From Pest to Buda to Pest

We started our city tour in the flat land of Pest, built up in the nineteenth century from a sleepy village, with drive-bys of a number of sites that we later doubled back to visit.

The neo-moorish Great Synangogue, reputed to be the third largest in the world, was closed for a wedding when we ventured there in the afternoon.

We had better luck at St. Stephen’s Basillica which was, as you can see, drop dead beautiful. We went into the attached Holy Right Hand chapel to take a look at (you got it) the late King Stephen’s hand, but you couldn’t see much. King Stephen was the first King of Hungary, crowned with the Pope’s blessing in 1000.

 

Hero’s Square, built on the Pest side in 1896 as part of the millenial celebration of the Magyar tribes conquering the Carpathian Basin in 896, features the leaders of the seven tribes.

Buda developed much earlier into a city, being hilly and offering a good defensive location for a castle and then a palace. As is the case in much of Europe, the castle area was almost completely destroyed and has been rebuilt, sometimes multiple times. This facade does, however, date from the fourteenth century and has been restored. Must have been colorful neighborhood.

Fifteenth century King Matthias built Our Lady Church, commonly known as Matthias church, after he was imprisoned by his rival for the crown. A raven took his ring to his mother from the prison to assure her that he was still alive. Matthias church has undergone many changes over the centuries, including serving as a mosque during the 150 years of Ottoman rule. Hungarians joke that if the Ottomans stayed for 150 years, the Austrians stayed for 400 years, and the Russians stayed for 50 years, tourists should stay for at least one day longer.

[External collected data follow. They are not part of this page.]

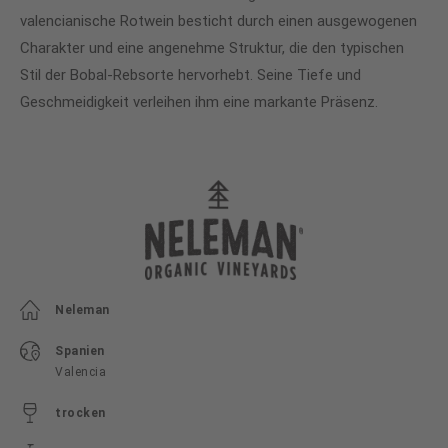
valencianische Rotwein besticht durch einen ausgewogenen
Charakter und eine angenehme Struktur, die den typischen
Stil der Bobal-Rebsorte hervorhebt. Seine Tiefe und
Geschmeidigkeit verleihen ihm eine markante Präsenz.
Neleman
Spanien
Valencia
trocken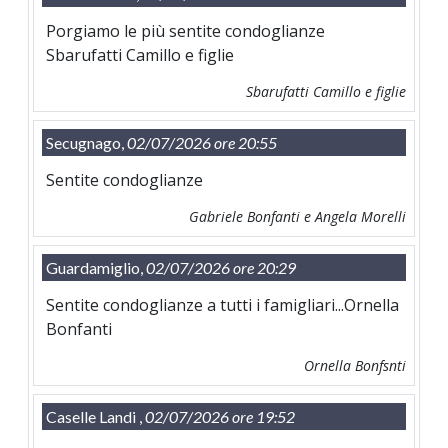
Porgiamo le più sentite condoglianze
Sbarufatti Camillo e figlie
Sbarufatti Camillo e figlie
Secugnago,
02/07/2026 ore 20:55
Sentite condoglianze
Gabriele Bonfanti e Angela Morelli
Guardamiglio,
02/07/2026 ore 20:29
Sentite condoglianze a tutti i famigliari...Ornella
Bonfanti
Ornella Bonfsnti
Caselle Landi ,
02/07/2026 ore 19:52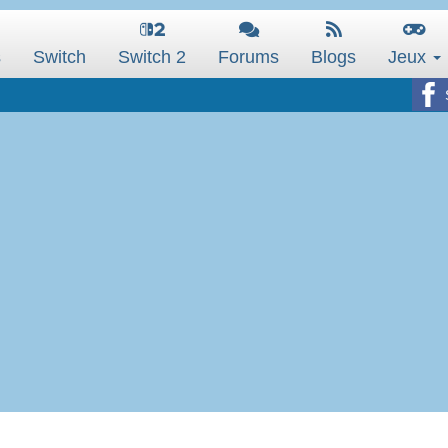
s
Switch
Switch 2
Forums
Blogs
Jeux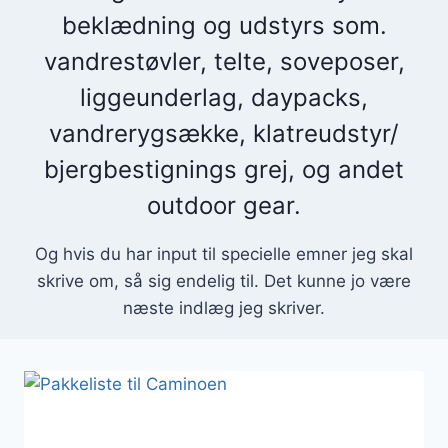
beklædning og udstyrs som.
vandrestøvler, telte, soveposer,
liggeunderlag, daypacks,
vandrerygsække, klatreudstyr/
bjergbestignings grej, og andet
outdoor gear.
Og hvis du har input til specielle emner jeg skal
skrive om, så sig endelig til. Det kunne jo være
næste indlæg jeg skriver.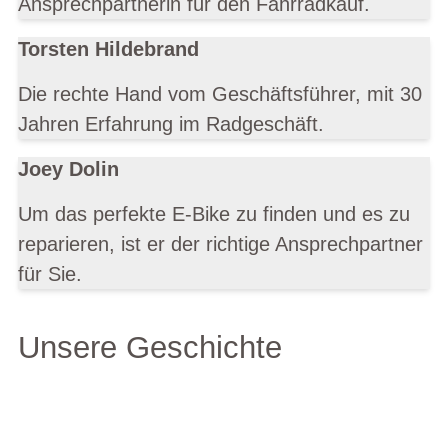
Ansprechpartnerin für den Fahrradkauf.
Torsten Hildebrand
Die rechte Hand vom Geschäftsführer, mit 30
Jahren Erfahrung im Radgeschäft.
Joey Dolin
Um das perfekte E-Bike zu finden und es zu
reparieren, ist er der richtige Ansprechpartner
für Sie.
Unsere Geschichte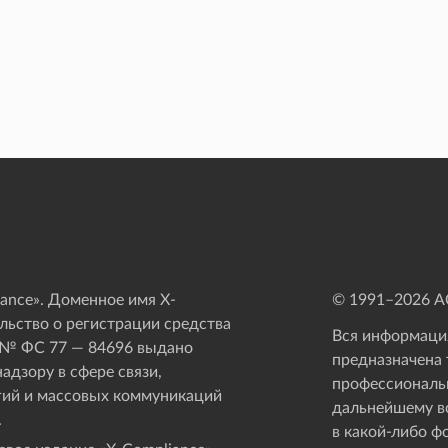
ance». Доменное имя X-
© 1991–
2026
АО
ьство о регистрации средства
Вся информация
 № ФС 77 — 84696 выдано
предназначена 
адзору в сфере связи,
профессиональ
ий и массовых коммуникаций
дальнейшему в
.
в какой-либо ф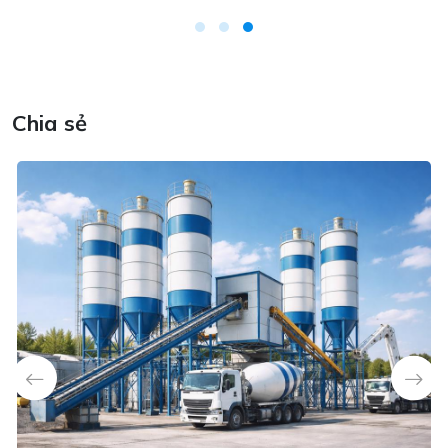
Chia sẻ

The Fishermen’s Bastion provides a magnificent view over Buda and Pest. The seven towers in Magyar style symbolize the seven founding tribes. It’s King Stephen looking back towards Matthias church. It all makes us wonder if we should change our minds about no longer following Game of Thrones.

Back in Pest, lunch was at DiVin Porcello, Friends of Ham. As you can see, Jim had the Hungarian ham plate and the assorted pickles. It was amazing. The pickles on top on the right seemed to be eggplant. Wow, was that good!

Dinner was at Menza. We both followed goulash soup (a must in Hungary) with roast chicken and beet root risotto. The chicken was perfectly done and who knew to put beets in risotto?

We made our way to the Liszt Academy, newly reopened in October 2013 after extensive and stunning renovations of this Art Deco masterpiece, for a concert by a Canadian chamber group performing music by neglected early twentieth century European Jewish composers. It was outstanding. The Lego depiction of the main concert hall was interesting, but our concert was in the smaller Sir Georg Solti hall. Then, with a subway ride back to the hotel, we called it a day.